Home-page: https://github.com/amzn/amazon-ray
Author: Amazon Ray Team
Author-email: amzn-ray-team@amazon.com
License: Apache 2.0
Location: /home/ubuntu/anaconda3/lib/python3.7/site-packages
Requires: numpy, jsonschema, aiohttp-cors, colorama, msgpack, redis, colorful, filelock, aiohttp, pyyaml, click, py-spy, grpcio, requests, opencensus, aioredis, prometheus-client, protobuf, gpustat
Required-by: 
ubuntu@ip-XXX-XX-XX-XXX:~$ python
Python 3.7.7 (default, Mar 26 2020, 15:48:22) 

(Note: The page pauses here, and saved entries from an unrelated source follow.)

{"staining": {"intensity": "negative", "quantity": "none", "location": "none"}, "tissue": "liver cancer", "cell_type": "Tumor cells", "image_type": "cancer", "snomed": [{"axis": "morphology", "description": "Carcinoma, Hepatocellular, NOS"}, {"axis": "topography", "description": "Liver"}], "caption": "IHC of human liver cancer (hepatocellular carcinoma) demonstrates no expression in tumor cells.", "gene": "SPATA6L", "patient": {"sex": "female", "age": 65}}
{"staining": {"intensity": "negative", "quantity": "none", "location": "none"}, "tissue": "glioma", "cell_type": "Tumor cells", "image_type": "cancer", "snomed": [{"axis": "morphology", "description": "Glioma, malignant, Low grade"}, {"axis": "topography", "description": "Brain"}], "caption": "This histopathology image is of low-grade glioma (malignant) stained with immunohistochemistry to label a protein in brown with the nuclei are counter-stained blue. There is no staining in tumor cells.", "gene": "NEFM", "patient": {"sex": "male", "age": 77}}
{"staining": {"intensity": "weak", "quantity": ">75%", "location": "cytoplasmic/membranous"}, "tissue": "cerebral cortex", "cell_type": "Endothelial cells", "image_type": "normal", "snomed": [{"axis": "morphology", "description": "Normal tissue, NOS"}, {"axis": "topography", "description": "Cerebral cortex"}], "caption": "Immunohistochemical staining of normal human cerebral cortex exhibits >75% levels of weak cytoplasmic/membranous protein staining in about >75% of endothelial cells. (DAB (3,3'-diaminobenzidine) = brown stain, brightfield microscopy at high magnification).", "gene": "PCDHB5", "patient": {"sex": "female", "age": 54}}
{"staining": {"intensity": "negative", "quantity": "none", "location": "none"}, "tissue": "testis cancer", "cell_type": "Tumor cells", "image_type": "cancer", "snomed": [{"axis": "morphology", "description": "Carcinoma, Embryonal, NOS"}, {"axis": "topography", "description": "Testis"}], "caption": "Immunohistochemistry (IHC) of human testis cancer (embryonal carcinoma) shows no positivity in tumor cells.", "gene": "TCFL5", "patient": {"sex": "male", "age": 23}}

[GCC 7.3.0] :: Anaconda, Inc. on linux
Type "help", "copyright", "credits" or "license" for more information.
>>> 
jennakwon06 commented 3 years ago

I see. Sounds good. Thanks! It sounds like this could be a documentation improvement about the behavior of empty fields. I will leave this open until we improve that documentation.